GOAL OF THE EXERCISE —
Every entry below should be written out again exactly.

Dataset entries:
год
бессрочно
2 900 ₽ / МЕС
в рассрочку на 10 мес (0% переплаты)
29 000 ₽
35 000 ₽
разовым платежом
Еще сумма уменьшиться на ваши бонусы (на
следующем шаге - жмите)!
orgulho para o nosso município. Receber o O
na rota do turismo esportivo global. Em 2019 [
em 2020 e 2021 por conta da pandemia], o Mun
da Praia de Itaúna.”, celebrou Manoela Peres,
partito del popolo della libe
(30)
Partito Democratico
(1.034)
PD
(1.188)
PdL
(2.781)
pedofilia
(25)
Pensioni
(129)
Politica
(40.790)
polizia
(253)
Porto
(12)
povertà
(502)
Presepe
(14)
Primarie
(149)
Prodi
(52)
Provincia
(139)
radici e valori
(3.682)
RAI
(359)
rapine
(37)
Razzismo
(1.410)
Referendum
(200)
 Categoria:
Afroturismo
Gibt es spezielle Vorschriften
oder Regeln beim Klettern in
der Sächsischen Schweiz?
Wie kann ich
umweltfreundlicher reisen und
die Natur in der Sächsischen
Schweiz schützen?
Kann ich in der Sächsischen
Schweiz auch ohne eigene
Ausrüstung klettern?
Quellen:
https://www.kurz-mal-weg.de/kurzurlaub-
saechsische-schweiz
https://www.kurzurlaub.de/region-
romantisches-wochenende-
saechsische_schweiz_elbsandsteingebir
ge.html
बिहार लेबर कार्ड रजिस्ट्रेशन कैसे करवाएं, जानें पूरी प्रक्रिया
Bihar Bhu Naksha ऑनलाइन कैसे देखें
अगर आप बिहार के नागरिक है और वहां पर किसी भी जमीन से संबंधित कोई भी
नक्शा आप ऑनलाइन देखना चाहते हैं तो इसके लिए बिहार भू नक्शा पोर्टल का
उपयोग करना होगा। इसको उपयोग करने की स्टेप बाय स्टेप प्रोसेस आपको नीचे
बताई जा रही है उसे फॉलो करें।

OUTPUT FOR THIS EXERCISE —
год
бессрочно
2 900 ₽ / МЕС
в рассрочку на 10 мес (0% переплаты)
29 000 ₽
35 000 ₽
разовым платежом
Еще сумма уменьшиться на ваши бонусы (на
следующем шаге - жмите)!
orgulho para o nosso município. Receber o O
na rota do turismo esportivo global. Em 2019 [
em 2020 e 2021 por conta da pandemia], o Mun
da Praia de Itaúna.”, celebrou Manoela Peres,
partito del popolo della libe
(30)
Partito Democratico
(1.034)
PD
(1.188)
PdL
(2.781)
pedofilia
(25)
Pensioni
(129)
Politica
(40.790)
polizia
(253)
Porto
(12)
povertà
(502)
Presepe
(14)
Primarie
(149)
Prodi
(52)
Provincia
(139)
radici e valori
(3.682)
RAI
(359)
rapine
(37)
Razzismo
(1.410)
Referendum
(200)
 Categoria:
Afroturismo
Gibt es spezielle Vorschriften
oder Regeln beim Klettern in
der Sächsischen Schweiz?
Wie kann ich
umweltfreundlicher reisen und
die Natur in der Sächsischen
Schweiz schützen?
Kann ich in der Sächsischen
Schweiz auch ohne eigene
Ausrüstung klettern?
Quellen:
https://www.kurz-mal-weg.de/kurzurlaub-
saechsische-schweiz
https://www.kurzurlaub.de/region-
romantisches-wochenende-
saechsische_schweiz_elbsandsteingebir
ge.html
बिहार लेबर कार्ड रजिस्ट्रेशन कैसे करवाएं, जानें पूरी प्रक्रिया
Bihar Bhu Naksha ऑनलाइन कैसे देखें
अगर आप बिहार के नागरिक है और वहां पर किसी भी जमीन से संबंधित कोई भी
नक्शा आप ऑनलाइन देखना चाहते हैं तो इसके लिए बिहार भू नक्शा पोर्टल का
उपयोग करना होगा। इसको उपयोग करने की स्टेप बाय स्टेप प्रोसेस आपको नीचे
बताई जा रही है उसे फॉलो करें।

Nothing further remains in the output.